Dogs can experience sensory issues like deafness and blindness. Learn how to adapt your care to keep your dog happy and healthy.
Just like humans, dogs can suffer from a number of sensory problems. Deafness and blindness are among the most common problems and can be caused by several factors, from old age to genetic factors and many more.
These conditions often have a huge impact on a dog’s life, but with the right care and attention, many dogs cope extraordinarily well.
You may notice a change in their behaviour, sometimes a result of fear, but there are a number of ways you can help them get accustomed to their new world.
Blindness in dogs
What causes blindness in dogs?
There are many reasons why a dog might go blind, either as a result of genetics, illness or injury. These include:
- old age
- progressive retinal atrophy (PRA)
- dry eye
- suddenly acquired retinal degeneration syndrome (SARDS).
Some causes of blindness can be inherited, such as PRA, which causes the retina to degenerate.
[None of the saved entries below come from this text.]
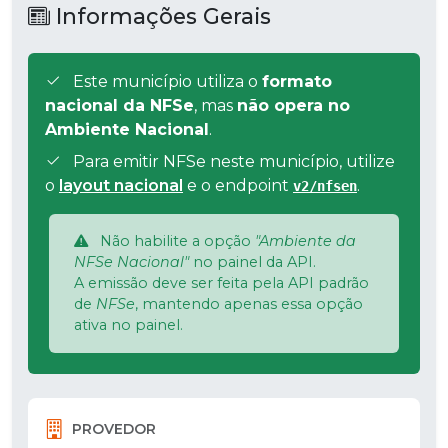
Informações Gerais
Este município utiliza o
formato
nacional da NFSe
, mas
não opera no
Ambiente Nacional
.
Para emitir NFSe neste município, utilize
o
layout nacional
e o endpoint
.
v2/nfsen
Não habilite a opção
"Ambiente da
NFSe Nacional"
no painel da API.
A emissão deve ser feita pela API padrão
de
NFSe
, mantendo apenas essa opção
ativa no painel.
PROVEDOR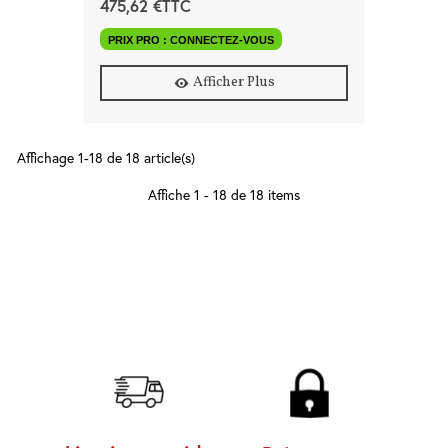
475,62 €TTC
PRIX PRO : CONNECTEZ-VOUS
Afficher Plus
Affichage 1-18 de 18 article(s)
Affiche 1 - 18 de 18 items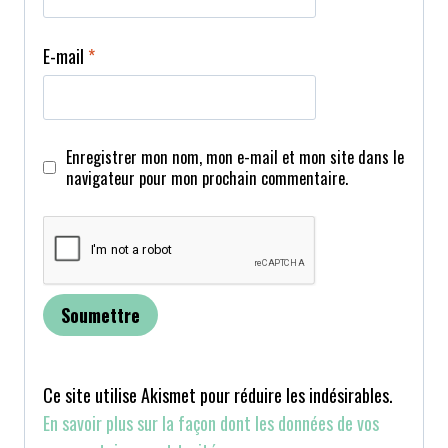
E-mail
*
Enregistrer mon nom, mon e-mail et mon site dans le
navigateur pour mon prochain commentaire.
Ce site utilise Akismet pour réduire les indésirables.
En savoir plus sur la façon dont les données de vos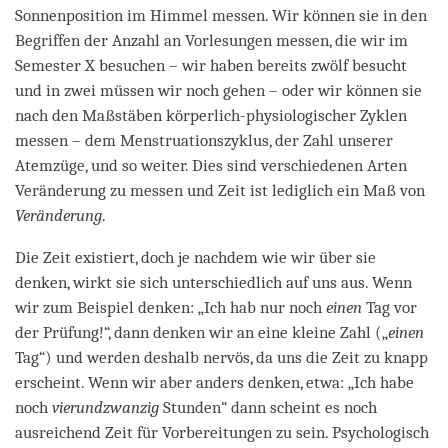
Sonnenposition im Himmel messen. Wir können sie in den
Begriffen der Anzahl an Vorlesungen messen, die wir im
Semester X besuchen – wir haben bereits zwölf besucht
und in zwei müssen wir noch gehen – oder wir können sie
nach den Maßstäben körperlich-physiologischer Zyklen
messen – dem Menstruationszyklus, der Zahl unserer
Atemzüge, und so weiter. Dies sind verschiedenen Arten
Veränderung zu messen und Zeit ist lediglich ein Maß von
Veränderung
.
Die Zeit existiert, doch je nachdem wie wir über sie
denken, wirkt sie sich unterschiedlich auf uns aus. Wenn
wir zum Beispiel denken: „Ich hab nur noch
einen
Tag vor
der Prüfung!“, dann denken wir an eine kleine Zahl („
einen
Tag“) und werden deshalb nervös, da uns die Zeit zu knapp
erscheint. Wenn wir aber anders denken, etwa: „Ich habe
noch
vierundzwanzig
Stunden“ dann scheint es noch
ausreichend Zeit für Vorbereitungen zu sein. Psychologisch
While some breeds can be more at risk of such conditions, it’s always worth checking with your breeder or vet to find out the potential issues your dog could inherit.
Is my dog going blind?
Many cases of blindness in dogs have a gradual onset, so you may start to notice them bumping into things or general clumsiness. They may also become easily scared or jumpy and become apprehensive, confused or anxious during playtime.
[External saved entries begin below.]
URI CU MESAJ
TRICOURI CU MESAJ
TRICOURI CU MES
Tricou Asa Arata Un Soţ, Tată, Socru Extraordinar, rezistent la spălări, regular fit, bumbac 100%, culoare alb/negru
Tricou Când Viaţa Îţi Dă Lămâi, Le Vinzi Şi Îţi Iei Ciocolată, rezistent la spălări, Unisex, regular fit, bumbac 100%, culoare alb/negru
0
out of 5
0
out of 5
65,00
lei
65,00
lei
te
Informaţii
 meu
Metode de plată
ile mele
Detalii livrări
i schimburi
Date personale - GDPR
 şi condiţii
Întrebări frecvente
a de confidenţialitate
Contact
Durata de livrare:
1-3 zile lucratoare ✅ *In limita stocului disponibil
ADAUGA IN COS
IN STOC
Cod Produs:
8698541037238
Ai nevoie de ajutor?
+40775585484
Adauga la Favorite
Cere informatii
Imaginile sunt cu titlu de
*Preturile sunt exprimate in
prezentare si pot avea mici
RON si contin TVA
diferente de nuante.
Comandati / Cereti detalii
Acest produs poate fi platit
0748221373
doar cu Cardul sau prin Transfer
Many blind dogs experience depression and end up sleeping more than usual. They may also struggle to find water, food and toys.
You may notice a few physical signs of visual impairment, such as redness around the eye and cloudy or enlarged pupils.
If you suspect your dog may be struggling to see, speak to your vet immediately.
How to care for a blind dog
Most cases of blindness in dogs have no cure, but many dogs live a fulfilled and happy life without their sight.
Creating a safe space for your dog to retreat to can help them feel more secure. Designate a room or a corner and fill it with their water and food bowls, favourite toys and their bed. You should 'dog-proof' your home, removing any hazards or sharp objects that might injure them. Avoid moving things like furniture around too much to prevent confusion and accidents, this includes chairs being left out or large boxes, bags or anything which may be in their way.
Regularly talking to your dog can help them feel at ease and helps them locate you. Always use your voice to get their attention before stroking your dog to avoid scaring or startling them.
You could install baby gates at the top and bottom of stairs to keep them safe, and using different textured rugs, carpets and flooring can help your dog build a mental map of their surroundings.
Many blind dog owners invest in noisy toys, which can be especially rewarding for their pets. Putting bells on other pets’ collars or on shoes can also help your dog locate their family members around the house.
All dogs must be microchipped under UK law and it’s even more important for blind dogs, who are more at risk of getting lost.
Deafness in dogs
What causes deafness in dogs?
Deafness can be caused by a number of factors, including:
- congenital defects
- chronic ear infections
- head injuries
- degenerative nerve changes
- old age
- ruptured eardrum
- diseases, such as tumours.
Some breeds are prone to congenital deafness, including Dalmatians, English Setters, Australian Shepherds and Jack Russells. While it’s not fully understood why this is the case, there appears to be a link between predominantly white or ‘merle’ coats and deafness.
Temporary deafness can be caused by blockages, mild infections and medication side effects, so it’s important to speak to your vet if you think your dog is experiencing hearing loss.
Is my dog deaf?
If your dog has significant hearing loss, they may become less obedient or attentive and stop responding when you call their name. They may also not notice or react to noises around your home, such as the hoover or the doorbell.
Deaf dogs are often difficult to wake up and become less active in their day-to-day lives.
If your dog starts to bark excessively or shake and tilt their head, this may be a sign of deafness.
If you think your dog is struggling to hear, speak to your vet as soon as possible.
How to care for a deaf dog
Deaf dogs can be easily scared, so it’s important to approach them and adjust their care to help them feel as safe as possible.
Always give your dog plenty of time to see you before touching or stroking them, so they know what to expect. Let other people know that your dog is deaf and consider having an ‘I’m deaf’ tag on their collar.
Avoid allowing your dog off the lead in busy or dangerous areas; they may not be able to hear you if you need to warn them of danger.
Don’t forget, your dog won’t hear the sounds that you might take for granted, such as aggressive growling from other dogs. This could potentially lead to conflicts, so maintaining firm control of the lead is essential.
Training is still possible with a deaf dog. This can be achieved with unique hand signals that indicate different commands. For example, using props like their lead or your car keys can help them understand when it’s time for a walk or a car ride. As with all dog training, patience is key to success.
Always let your dog know when you’re leaving the house. Don’t just disappear while they’re asleep or elsewhere in the house, as this can frighten them when they can’t find you.
It’s important to remember that deaf dogs sleep very deeply, so always wake them gently to avoid startling them. Putting a small piece of food under their nose or touching them gently away from their face can help rouse them without issues. Some dogs may bite if startled while they’re asleep.